Google’s generative AI-powered chatbot Bard is now rebranded as Gemini, the tech giant announced on Thursday.
The updated version of Bard will be called Gemini Advanced, which you can access using mobile apps on both Android and iOS.
The chatbot has been reconstructed, providing consumers and enterprises with the first multimodal generative AI platform in the industry that doesn’t rely solely on text to generate human-like responses.
Google is also set to release Gemini Ultra, the advanced tier for the underlying AI language model powering the chatbot.

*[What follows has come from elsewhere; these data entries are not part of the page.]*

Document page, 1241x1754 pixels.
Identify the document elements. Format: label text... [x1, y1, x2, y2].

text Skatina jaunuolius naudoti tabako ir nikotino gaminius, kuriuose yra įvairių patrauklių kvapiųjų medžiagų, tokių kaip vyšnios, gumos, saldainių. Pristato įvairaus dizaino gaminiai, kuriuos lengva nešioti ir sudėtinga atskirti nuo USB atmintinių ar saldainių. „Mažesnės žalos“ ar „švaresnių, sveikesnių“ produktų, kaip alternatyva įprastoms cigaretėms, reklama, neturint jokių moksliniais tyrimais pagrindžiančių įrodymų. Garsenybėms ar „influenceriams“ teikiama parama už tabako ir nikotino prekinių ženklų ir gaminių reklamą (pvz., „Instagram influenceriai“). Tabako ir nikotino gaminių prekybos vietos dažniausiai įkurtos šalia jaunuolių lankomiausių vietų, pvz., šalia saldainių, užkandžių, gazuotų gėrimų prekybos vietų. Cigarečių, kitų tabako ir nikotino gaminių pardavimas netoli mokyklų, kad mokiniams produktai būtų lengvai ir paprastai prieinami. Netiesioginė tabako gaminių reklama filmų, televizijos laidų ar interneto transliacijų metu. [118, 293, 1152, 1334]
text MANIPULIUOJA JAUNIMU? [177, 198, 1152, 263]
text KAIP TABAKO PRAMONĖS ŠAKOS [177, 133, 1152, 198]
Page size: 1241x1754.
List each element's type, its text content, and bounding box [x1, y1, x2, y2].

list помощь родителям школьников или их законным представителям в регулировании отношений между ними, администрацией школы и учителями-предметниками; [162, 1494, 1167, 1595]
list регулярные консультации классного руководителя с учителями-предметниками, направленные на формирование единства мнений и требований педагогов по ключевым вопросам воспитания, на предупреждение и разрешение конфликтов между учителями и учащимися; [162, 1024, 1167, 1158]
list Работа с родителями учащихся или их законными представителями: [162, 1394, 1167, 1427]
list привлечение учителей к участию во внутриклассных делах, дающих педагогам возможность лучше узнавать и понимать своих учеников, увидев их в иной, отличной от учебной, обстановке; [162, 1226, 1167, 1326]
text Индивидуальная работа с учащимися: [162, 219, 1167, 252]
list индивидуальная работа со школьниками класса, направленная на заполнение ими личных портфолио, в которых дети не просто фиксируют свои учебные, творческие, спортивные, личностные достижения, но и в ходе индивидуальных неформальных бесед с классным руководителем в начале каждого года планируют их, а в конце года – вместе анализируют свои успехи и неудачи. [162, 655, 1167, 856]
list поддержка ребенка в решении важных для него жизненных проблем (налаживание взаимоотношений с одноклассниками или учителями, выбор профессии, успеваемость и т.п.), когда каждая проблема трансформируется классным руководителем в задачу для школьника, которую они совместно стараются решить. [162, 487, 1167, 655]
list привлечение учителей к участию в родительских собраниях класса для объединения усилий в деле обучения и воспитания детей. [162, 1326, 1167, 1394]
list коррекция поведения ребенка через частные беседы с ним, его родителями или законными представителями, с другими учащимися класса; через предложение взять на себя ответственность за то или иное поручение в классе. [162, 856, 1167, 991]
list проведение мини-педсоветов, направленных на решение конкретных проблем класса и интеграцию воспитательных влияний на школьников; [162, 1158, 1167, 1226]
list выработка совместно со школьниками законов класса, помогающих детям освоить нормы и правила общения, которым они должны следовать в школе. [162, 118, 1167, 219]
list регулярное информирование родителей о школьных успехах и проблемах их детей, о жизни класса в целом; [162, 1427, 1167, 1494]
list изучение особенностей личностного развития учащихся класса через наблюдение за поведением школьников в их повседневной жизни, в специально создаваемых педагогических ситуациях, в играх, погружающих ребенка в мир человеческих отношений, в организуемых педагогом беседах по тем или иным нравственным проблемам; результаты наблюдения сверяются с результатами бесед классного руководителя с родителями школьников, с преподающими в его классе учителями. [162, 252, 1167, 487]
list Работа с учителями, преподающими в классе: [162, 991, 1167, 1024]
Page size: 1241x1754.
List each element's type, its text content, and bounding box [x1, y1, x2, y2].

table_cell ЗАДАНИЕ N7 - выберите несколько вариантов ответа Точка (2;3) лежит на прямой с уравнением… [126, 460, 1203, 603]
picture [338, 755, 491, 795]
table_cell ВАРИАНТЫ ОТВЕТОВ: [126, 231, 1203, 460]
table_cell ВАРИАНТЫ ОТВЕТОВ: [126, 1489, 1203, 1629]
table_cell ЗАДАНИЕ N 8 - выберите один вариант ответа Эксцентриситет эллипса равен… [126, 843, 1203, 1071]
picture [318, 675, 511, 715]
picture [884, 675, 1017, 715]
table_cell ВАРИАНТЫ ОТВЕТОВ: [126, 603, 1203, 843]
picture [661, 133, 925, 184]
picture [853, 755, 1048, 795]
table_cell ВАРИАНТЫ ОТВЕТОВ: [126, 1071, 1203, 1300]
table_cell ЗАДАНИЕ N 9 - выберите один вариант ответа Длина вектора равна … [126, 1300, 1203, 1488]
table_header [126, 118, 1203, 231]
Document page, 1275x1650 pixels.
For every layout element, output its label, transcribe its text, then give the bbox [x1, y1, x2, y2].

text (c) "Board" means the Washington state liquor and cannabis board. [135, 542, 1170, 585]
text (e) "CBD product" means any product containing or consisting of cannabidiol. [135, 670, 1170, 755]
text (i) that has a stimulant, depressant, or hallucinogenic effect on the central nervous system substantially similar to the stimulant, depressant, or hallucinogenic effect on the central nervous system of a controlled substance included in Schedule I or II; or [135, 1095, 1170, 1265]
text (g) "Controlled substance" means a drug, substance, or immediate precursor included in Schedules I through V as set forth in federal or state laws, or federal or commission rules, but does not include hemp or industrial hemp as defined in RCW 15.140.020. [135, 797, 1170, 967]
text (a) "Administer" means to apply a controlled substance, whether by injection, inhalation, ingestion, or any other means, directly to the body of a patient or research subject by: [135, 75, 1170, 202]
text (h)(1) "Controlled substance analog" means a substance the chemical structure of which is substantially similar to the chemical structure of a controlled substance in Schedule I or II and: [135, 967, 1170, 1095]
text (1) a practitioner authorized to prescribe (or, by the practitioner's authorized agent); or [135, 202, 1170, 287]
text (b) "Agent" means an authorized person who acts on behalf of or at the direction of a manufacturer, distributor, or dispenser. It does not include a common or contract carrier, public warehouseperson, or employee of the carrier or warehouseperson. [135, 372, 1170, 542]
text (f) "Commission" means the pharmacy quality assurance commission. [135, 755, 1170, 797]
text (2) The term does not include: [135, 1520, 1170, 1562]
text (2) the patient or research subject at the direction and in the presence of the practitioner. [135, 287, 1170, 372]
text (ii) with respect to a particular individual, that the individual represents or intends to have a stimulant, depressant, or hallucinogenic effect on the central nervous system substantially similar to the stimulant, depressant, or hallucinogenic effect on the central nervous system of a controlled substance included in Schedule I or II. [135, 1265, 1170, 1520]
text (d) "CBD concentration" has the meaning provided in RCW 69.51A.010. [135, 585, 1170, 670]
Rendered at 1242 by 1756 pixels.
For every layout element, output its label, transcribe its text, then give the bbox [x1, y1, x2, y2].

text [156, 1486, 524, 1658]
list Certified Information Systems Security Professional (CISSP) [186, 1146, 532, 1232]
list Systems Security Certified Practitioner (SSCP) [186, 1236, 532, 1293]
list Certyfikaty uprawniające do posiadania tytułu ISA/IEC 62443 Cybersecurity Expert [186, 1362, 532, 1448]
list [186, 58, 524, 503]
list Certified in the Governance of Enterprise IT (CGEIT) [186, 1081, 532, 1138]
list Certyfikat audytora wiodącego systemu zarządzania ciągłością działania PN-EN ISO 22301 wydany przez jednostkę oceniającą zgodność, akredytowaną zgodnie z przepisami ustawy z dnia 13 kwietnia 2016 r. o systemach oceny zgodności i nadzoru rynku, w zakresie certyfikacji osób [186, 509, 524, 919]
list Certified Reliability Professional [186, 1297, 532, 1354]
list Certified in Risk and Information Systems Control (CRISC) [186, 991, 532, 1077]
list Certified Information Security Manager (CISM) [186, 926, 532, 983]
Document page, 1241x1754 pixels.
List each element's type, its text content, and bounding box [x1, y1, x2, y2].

Google Now Leads the GenAI Race, Says Expert
Gartner, Vice President analyst Chirag Dekate, described Gemini as “a really big deal”, pointing out that it is currently the only native multimodal generative AI model available.
When backed by a multimodal model, a single generative AI engine is capable of performing individual tasks with improved accuracy. This is because it allows the engine to learn from far more resources — something that has now put Google ahead of its rivals in the genAI race.
Google’s efforts to take the lead in the generative AI race received a major boost in December 2024, when the tech giant unveiled its Gemini AI model for the first time.
After OpenAI launched ChatGPT, Google rushed to launch Bard as a counterweight in February last year. However, OpenAI was still ahead of Google for a long time, with ChatGPT continuing to prove more powerful.
Microsoft’s Copilot AI, which is based on the same large language model (LLM) as ChatGPT, happens to be one of Bard’s staunchest rivals. However, Dekate believes that “Google is no longer playing catch-up. Now, it is the other way around”.
Google emphasized the model’s multimodal capabilities, which enable it to put together various types of information, such as text, code, images, audio, and video for inputs and outputs.
Other major AI engines such as Google’s own PaLM 2, OpenAI’s GPT, and Llama 2 from Meta are LLM-only, which means they can only be trained on text.
Dekate compared multimodality to watching a movie, which would include watching the video, listening to the audio, and reading text from the subtitles at the same time. LLM-only models, on the other hand, are more like experiencing a movie by only reading a script, he explained.
Gemini AI’s multimodality potentially creates a hyper-immersive and personalized experience. Dekate added that Google holds the potential to change the marketplace if it can allow enterprises and consumers to experience it.
While LLMs are good enough for simple text-to-text tasks, more diverse and complicated ones call for multimodal models.
For instance, a healthcare company can use a multimodal genAI engine to create a chatbot that can take inputs from MRI video scans, radiological images, and doctor’s audio snippets. This would significantly augment the accuracy of the prognoses and treatment outcomes.
2023 witnessed the emergence of task-specific AI models, such as text-to-text, text-to-image, text-to-video, image-to-text, and more.
Dennis Hassabis, CEO of Google’s Deepmind, highlighted the versatility of Gemini and how it fared excellently for various applications.
Around the time the training of Gemini AI was coming to an end, the Deepmind team working on it discovered that it already surpassed all other AI models on several major benchmarks.